Years ago as a teenager I used to make brownies with unsweetened chocolate - the recipe was on the back of the box of Baker's chocolate - that recipe called for a lot of sugar - and even with all that sugar they had a slightly bitter edge.
These days, I prefer semisweet chocolate in brownies - less sugar is required and the flavor is softer and somehow more chocolately.
For this recipe I used a small baking sheet called an eighth sheet pan (because you can fit 8 of them on a full size sheet pan). I have a few of these and I find them so useful - quarter sheet pans are great to have around as well.

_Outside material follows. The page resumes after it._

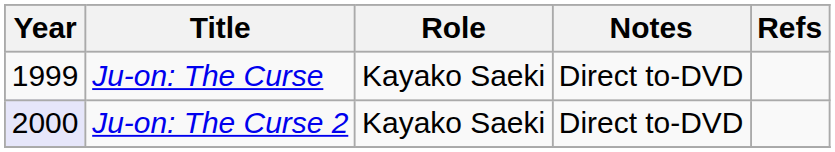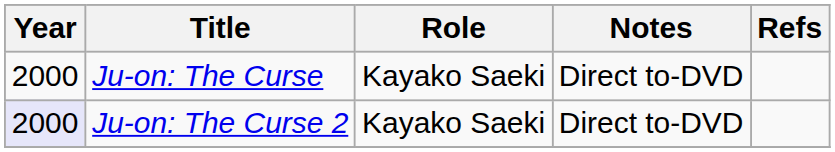Ju-on: The Curse | Year: 1999 -> 2000
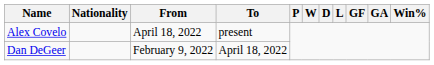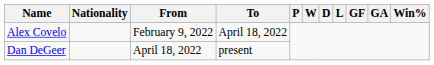Alex Covelo | From: April 18, 2022 -> February 9, 2022
Alex Covelo | To: present -> April 18, 2022
Dan DeGeer | From: February 9, 2022 -> April 18, 2022
Dan DeGeer | To: April 18, 2022 -> present
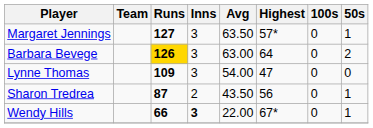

This recipe will also work in a 8x8 square pan

Best Small Batch Brownie
Yield 8 brownies
This recipe can be scaled up

1 8x8 pan or Eighth sheet pan
– Grease with butter or neutral vegetable oil then line the bottom and sides of the pan with
a “sling” of parchment paper. Grease that too. 
Oven 350 – no convection

4 ounces semi-sweet chocolate – (60% or higher)- cut into chunks if in a whole block
4 ounces unsalted butter – cut into chunks
2 eggs
9 ounces (1 ¼ cups) granulated sugar
1 teaspoon vanilla (Nielsen Massey)

1 cup – sifted all purpose flour (King Arthur)
¼ teaspoon salt

1.       Melt the butter and chocolate in a stainless steel bowl over water that has boiled but the heat is turned off – the residual heat will melt the chocolate.
2.       Whisk the eggs, sugar and vanilla together for 2-3 minutes – the mixture should be smooth .
3.       Add the melted chocolate to the egg mixture.
4.       Sift the flour and salt over the chocolate mixture in two increments.
5.       Mix only until the flour disappears.
6.       Pour into prepared pan.
7.       Place in a 350 degree oven and start checking in 25 minutes.
8.       A skewer inserted into the center of the brownie should come out clean.
9.       They may take a few minutes more – my last batch were done after 33 minutes of baking.
10.   Allow to cool.
These freeze very well.
Happy Baking!
Colette







Tuesday, June 25, 2013

Flatbreads for Summer

Hi Everyone,

It's officially summer and that time of year when even the most intrepid bakers may not feel (gasp) like baking.
For the next few weeks, I plan on writing about flatbreads - easy to mix and quick to proof and bake.
They are always crowd pleasers and foccacia also makes delicious sandwiches.
This bread can be made in less then 3 1/2 hours start to finish - which makes it an easy choice when 
you want to get your hands on some dough but you don't feel like a long involved project.
Happy Baking!
Colette

Foccacia
Pan Preparation:  Baking sheet pan – lined with parchment paper and lightly oiled with olive oil
Garnish Options:
2 tablespoons chopped fresh Rosemary 
4-6 ounces Pitted Olives – green or black (optional)
Olive oil – extra virgin
Kosher Salt for sprinkling – other coarse salt like Maldon can also be used
Dough
12 ounces water (body temperature)
1 Tablespoon (.4 ounce) active dry yeast
2 ounces extra virgin olive oil
1# 2 ounces  Bread Flour
2 teaspoons salt *note foccacia gets less salt then other yeasted doughs (1.7%)
because it is usually topped with kosher salt before baking

1.        Combine water and yeast – let sit until yeast dissolves about 3 minutes.
2.       Add oil, flour and salt
3.       Knead for 4 minutes until clean up – the dough will be slightly tacky.
4.       Flatten the dough on the prepared sheetpan, brush the top of the dough with olive oil
5.       Place in proofing bag with a cup of steaming water for 30 minutes.
6.       After 30 minutes – gently stretch the dough into the corners of the baking sheet.
7.       Return the focaccia back to the proofing bag – refresh the water and let sit for 30 minutes.
8.    Preheat your oven to 375 degrees
9.       After 30 minutes, brush the dough with olive oil
10.       Sprinkle with rosemary, place olives (press olives into the dough) and finish with a sprinkling of kosher salt
11.   “Dimple” the dough by pressing your fingertips down into the dough.
12.   Bake at 375 for about 25 minutes or until golden brown.

13.   Brush edges of the focaccia with olive oil when comes out of the oven. This gives it a beautiful shine.